_입력 항목:_

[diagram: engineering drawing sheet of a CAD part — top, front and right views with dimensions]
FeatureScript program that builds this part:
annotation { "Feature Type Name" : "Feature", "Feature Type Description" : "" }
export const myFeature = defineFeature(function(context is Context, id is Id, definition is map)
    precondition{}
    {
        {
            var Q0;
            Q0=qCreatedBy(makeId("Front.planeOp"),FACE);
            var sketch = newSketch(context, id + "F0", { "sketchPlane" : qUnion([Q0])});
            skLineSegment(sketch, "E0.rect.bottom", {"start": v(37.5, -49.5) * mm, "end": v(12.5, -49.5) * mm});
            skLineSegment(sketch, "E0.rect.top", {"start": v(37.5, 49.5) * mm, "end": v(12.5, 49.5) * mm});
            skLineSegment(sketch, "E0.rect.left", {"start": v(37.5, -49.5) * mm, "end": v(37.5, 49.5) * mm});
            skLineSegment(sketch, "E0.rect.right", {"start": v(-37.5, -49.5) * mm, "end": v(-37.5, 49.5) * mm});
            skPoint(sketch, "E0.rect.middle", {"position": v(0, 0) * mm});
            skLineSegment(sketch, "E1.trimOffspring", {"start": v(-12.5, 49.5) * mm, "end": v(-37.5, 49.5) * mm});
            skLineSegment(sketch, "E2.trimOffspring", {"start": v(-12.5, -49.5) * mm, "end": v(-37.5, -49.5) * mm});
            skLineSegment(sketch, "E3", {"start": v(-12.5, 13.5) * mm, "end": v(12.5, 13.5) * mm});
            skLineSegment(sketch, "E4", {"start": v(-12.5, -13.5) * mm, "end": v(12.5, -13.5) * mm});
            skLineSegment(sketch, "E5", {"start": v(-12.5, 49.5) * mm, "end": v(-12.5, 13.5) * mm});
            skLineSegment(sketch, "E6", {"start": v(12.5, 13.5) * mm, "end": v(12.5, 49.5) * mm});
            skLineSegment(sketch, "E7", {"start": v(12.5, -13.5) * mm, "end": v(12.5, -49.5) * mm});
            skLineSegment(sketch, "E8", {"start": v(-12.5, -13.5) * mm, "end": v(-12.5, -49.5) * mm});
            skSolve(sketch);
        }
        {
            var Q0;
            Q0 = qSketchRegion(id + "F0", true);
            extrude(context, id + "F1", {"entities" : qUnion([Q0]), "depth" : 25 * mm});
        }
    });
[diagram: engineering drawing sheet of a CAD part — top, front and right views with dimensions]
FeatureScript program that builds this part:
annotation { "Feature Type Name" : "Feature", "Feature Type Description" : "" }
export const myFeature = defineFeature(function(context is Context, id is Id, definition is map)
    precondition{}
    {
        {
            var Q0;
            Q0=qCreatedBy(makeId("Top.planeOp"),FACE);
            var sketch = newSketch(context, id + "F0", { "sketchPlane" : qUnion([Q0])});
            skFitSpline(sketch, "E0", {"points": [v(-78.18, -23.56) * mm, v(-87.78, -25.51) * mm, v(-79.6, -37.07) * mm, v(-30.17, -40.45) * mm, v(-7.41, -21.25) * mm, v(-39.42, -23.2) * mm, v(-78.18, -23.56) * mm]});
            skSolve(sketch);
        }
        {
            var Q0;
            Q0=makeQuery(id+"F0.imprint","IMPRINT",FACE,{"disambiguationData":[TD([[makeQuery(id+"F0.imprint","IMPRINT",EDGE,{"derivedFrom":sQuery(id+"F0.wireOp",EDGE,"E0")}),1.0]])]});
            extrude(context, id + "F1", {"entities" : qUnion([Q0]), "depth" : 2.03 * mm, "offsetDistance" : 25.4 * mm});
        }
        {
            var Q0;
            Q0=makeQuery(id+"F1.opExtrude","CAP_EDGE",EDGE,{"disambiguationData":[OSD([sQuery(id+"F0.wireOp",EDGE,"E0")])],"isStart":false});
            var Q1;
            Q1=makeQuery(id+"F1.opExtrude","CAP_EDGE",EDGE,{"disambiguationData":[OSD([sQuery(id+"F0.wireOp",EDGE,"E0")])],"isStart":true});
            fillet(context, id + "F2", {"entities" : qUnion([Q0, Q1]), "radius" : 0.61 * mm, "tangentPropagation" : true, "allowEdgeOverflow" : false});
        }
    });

_작업 내용:_ 위 항목에서 문자열 "opExtrude"가 들어 있는 줄을 하나도 빠짐없이 나열하세요. 대소문자가 다르면 다른 문자열로 봅니다.

_작업 결과:_
            Q0=makeQuery(id+"F1.opExtrude","CAP_EDGE",EDGE,{"disambiguationData":[OSD([sQuery(id+"F0.wireOp",EDGE,"E0")])],"isStart":false});
            Q1=makeQuery(id+"F1.opExtrude","CAP_EDGE",EDGE,{"disambiguationData":[OSD([sQuery(id+"F0.wireOp",EDGE,"E0")])],"isStart":true});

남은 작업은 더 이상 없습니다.